5回6安打4失点で四死球は1つずつ。「先発としてもう少し長いイニングを投げないといけなかった」と決して納得のいく結果ではなかったが、課題の制球については一定の手応えを得た。
2軍再調整中、自分自身に言い聞かせるように、藤浪は同じフレーズを繰り返した。「やってきたことは間違いじゃない」。言葉の裏に葛藤、覚悟、決意がにじむ。81日ぶりの3勝目。終盤の連戦に期待を抱かせた1勝は「2人の我慢」が届けた希望でもある。

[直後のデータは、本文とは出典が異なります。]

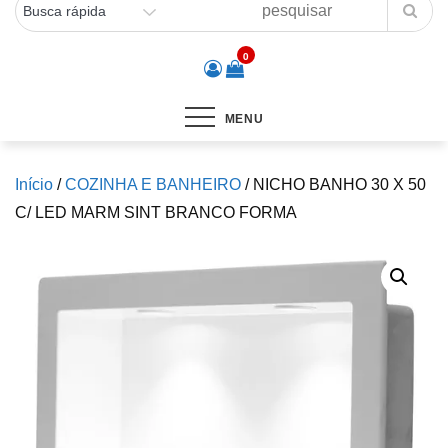
0
MENU
Início
/
COZINHA E BANHEIRO
/ NICHO BANHO 30 X 50
C/ LED MARM SINT BRANCO FORMA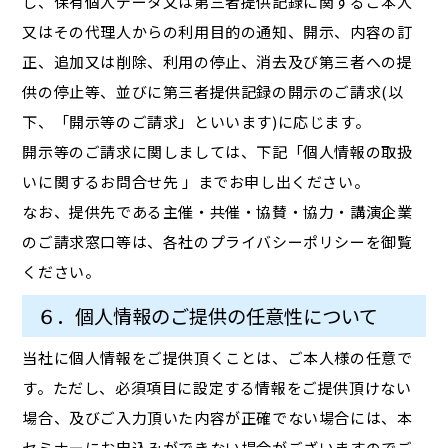
し、保有個人データ又は第三者提供記録に関するご本人
又はその代理人からの利用目的の通知、開示、内容の訂
正、追加又は削除、利用の停止、消去及び第三者への提
供の停止等、並びに第三者提供記録の開示のご請求(以
下、「開示等のご請求」といいます)に応じます。
開示等のご請求に関しましては、下記「個人情報の取扱
いに関するお問合せ先 」までお申し出ください。
なお、提供先である主催・共催・協賛・協力・講演企業
のご請求窓口等は、各社のプライバシーポリシーを御覧
ください。
６．個人情報のご提供の任意性について
当社に個人情報をご提供頂くことは、ご本人様の任意で
す。ただし、必須項目に設定する情報をご提供頂けない
場合、及びご入力頂いた内容が正確でない場合には、本
セミナーにお申込みができない場合がございますのでご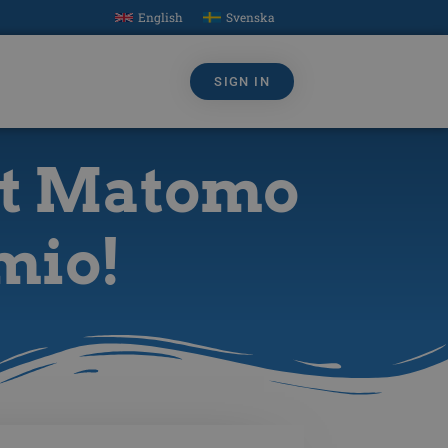
English
Svenska
SIGN IN
nt Matomo
mio!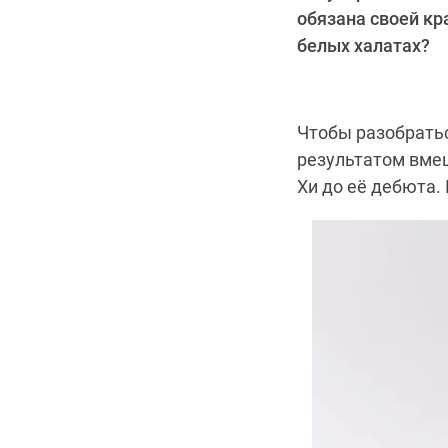
обязана своей кр
белых халатах?
Чтобы разобратьс
результатом вмеш
Хи до её дебюта.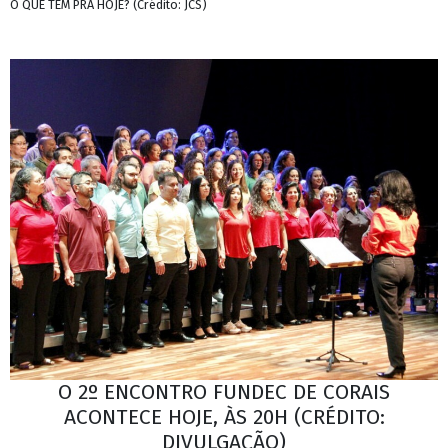
O QUE TEM PRA HOJE? (Crédito: JCS)
O 2º ENCONTRO FUNDEC DE CORAIS
ACONTECE HOJE, ÀS 20H (CRÉDITO:
DIVULGAÇÃO)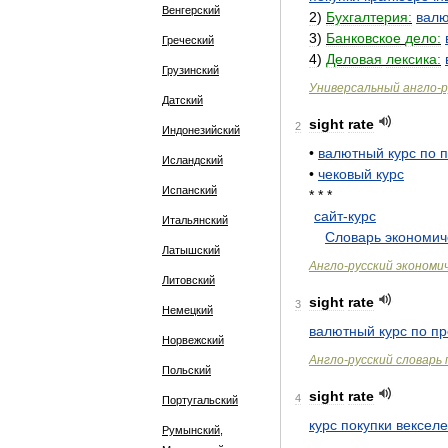
Венгерский
2
)
Бухгалтерия:
вал
3
)
Банковское
дело:
Греческий
4
)
Деловая
лексика:
Грузинский
Универсальный
англо
-
р
Датский
sight
rate
2
Индонезийский
•
валютный
курс
по
п
Исландский
•
чековый
курс
Испанский
* * *
сайт
-
курс
Итальянский
.
.
Словарь
экономич
Латышский
Англо
-
русский
экономи
Литовский
sight
rate
3
Немецкий
валютный
курс
по
пр
Норвежский
Англо
-
русский
словарь
Польский
sight
rate
4
Португальский
курс
покупки
вексел
Румынский,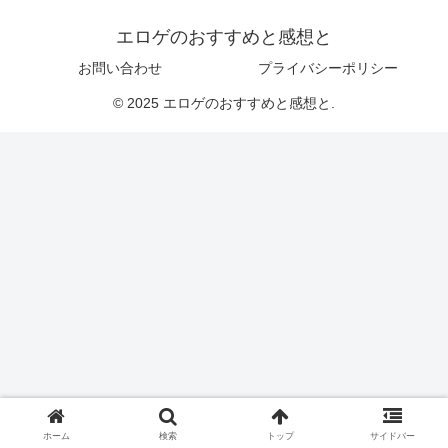
エロゲのおすすめと感想と
お問い合わせ
プライバシーポリシー
© 2025 エロゲのおすすめと感想と.
ホーム
検索
トップ
サイドバー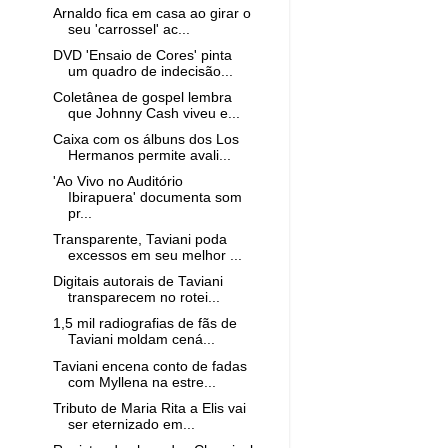
Arnaldo fica em casa ao girar o
seu 'carrossel' ac...
DVD 'Ensaio de Cores' pinta
um quadro de indecisão...
Coletânea de gospel lembra
que Johnny Cash viveu e...
Caixa com os álbuns dos Los
Hermanos permite avali...
'Ao Vivo no Auditório
Ibirapuera' documenta som
pr...
Transparente, Taviani poda
excessos em seu melhor ...
Digitais autorais de Taviani
transparecem no rotei...
1,5 mil radiografias de fãs de
Taviani moldam cená...
Taviani encena conto de fadas
com Myllena na estre...
Tributo de Maria Rita a Elis vai
ser eternizado em...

8月29日の試合前、金本監督は鳴尾浜球場に向かった。2軍視察…の名目に加え、欲したのは藤浪との直接面談。後半戦のキーマンに指名した24歳に、指揮官自ら昇格を打診した。「日曜日(9月9日・巨人戦)、投げてくれんか?」。藤浪は「お任せします」と答えた。指揮官は言葉の奥の思いを察し「じゃ一回、飛ばそうか」と1軍復帰を見送った。
メッセンジャーが戦列を離れて先発は駒不足の窮状。目先の1勝を求めたいが、柱として期待する男の気持ちに懸けた。藤浪も同様だった。「当然、1軍で投げたい。葛藤はありました。でも、今の自分に何が大切か。2軍でやるべきことはたくさんあった。間違いじゃなかったです」。“15日の我慢”。耐えて、待って、つかんだ1勝だ。
残り21試合。ここからが正念場。チームが苦しいときこそ、藤浪が輝きを放つ。